第92話 零落
先山麗華は『普通の人』であった。
上に二人の兄がいて、彼らと仲が良かったので『ボク』という一人称が板につき、成長期でで急激に背が伸びて、元から男性的な顔立ちと立ち振る舞いだったのが合わさり、中学では大勢の女子から告白を受けていたのが、普通の女子かと言われると疑問が残るが。
しかし、『普通の人』に分類される人生ではあったのだ。
父親は地方公務員のため、CE戦争の影響で失業する事もなく、母親は専業主婦でおおらかな善い人であった。
学校での生活も上手くいっており、概ね幸福だったその人生を『普通』と評するのは、様々な不幸を抱えた者達から見れば、贅沢で憎らしく感じたかもしれない。
だがそれでも、麗華は特殊な才能も運命も持たない、あくまで『普通の人』であり、人間ならば誰もが一度は抱く『特別』への憧れを持っていた。

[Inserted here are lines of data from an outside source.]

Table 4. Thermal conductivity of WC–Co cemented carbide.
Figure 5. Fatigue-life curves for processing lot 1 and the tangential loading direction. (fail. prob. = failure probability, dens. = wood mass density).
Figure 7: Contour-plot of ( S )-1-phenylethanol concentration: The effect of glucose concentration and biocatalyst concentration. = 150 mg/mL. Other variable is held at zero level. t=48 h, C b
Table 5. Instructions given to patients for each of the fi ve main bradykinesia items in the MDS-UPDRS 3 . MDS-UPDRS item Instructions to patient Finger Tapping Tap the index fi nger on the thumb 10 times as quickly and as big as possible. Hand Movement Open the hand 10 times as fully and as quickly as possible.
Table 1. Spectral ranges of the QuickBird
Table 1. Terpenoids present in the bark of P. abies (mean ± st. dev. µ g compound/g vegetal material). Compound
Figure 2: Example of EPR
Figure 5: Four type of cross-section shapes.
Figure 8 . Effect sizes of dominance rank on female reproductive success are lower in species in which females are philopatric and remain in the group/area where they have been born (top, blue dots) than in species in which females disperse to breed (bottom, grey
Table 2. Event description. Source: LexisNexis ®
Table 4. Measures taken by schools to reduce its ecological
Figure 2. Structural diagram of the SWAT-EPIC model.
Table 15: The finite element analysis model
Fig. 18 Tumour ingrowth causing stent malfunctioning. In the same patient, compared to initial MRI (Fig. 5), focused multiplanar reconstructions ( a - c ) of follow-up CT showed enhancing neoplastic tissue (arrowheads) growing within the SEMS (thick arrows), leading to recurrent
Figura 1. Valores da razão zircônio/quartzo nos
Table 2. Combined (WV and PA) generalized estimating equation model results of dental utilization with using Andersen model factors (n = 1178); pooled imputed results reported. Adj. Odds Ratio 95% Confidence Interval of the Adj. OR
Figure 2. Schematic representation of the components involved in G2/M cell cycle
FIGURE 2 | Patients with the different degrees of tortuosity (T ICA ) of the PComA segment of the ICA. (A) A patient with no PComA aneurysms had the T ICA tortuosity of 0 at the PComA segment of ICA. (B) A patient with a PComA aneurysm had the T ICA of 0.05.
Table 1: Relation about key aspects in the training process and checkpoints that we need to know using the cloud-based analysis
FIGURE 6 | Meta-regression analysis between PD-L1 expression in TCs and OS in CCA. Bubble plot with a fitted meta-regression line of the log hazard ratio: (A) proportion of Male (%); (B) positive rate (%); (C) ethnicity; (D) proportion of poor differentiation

そんな彼女であったから、エース隊員として勧誘された時、一秒の迷いもなく参加を決意した。
学生の間で噂になっていた、天道寺刹那の動画は彼女も当然見ており、後に親友となる神近愛璃ほどハマってはいなかったが、輝く大剣を手に戦う凛々しい少女の姿に、普通に羨望を抱いていたからだ。
そして、彼女をエース隊員として勧誘にきた役人の言葉が、何より心地よかったからである。
「娘さんは五千人に一人という稀有な才能の持ち主です。この才能を腐らせるなんて日本の損失です、是非とも人々を救うために使って頂きたいのです」
幻想兵器とそれを使うエース隊の構想が、ようやくテレビや新聞で公表され、様々な物議をかもしていた頃である。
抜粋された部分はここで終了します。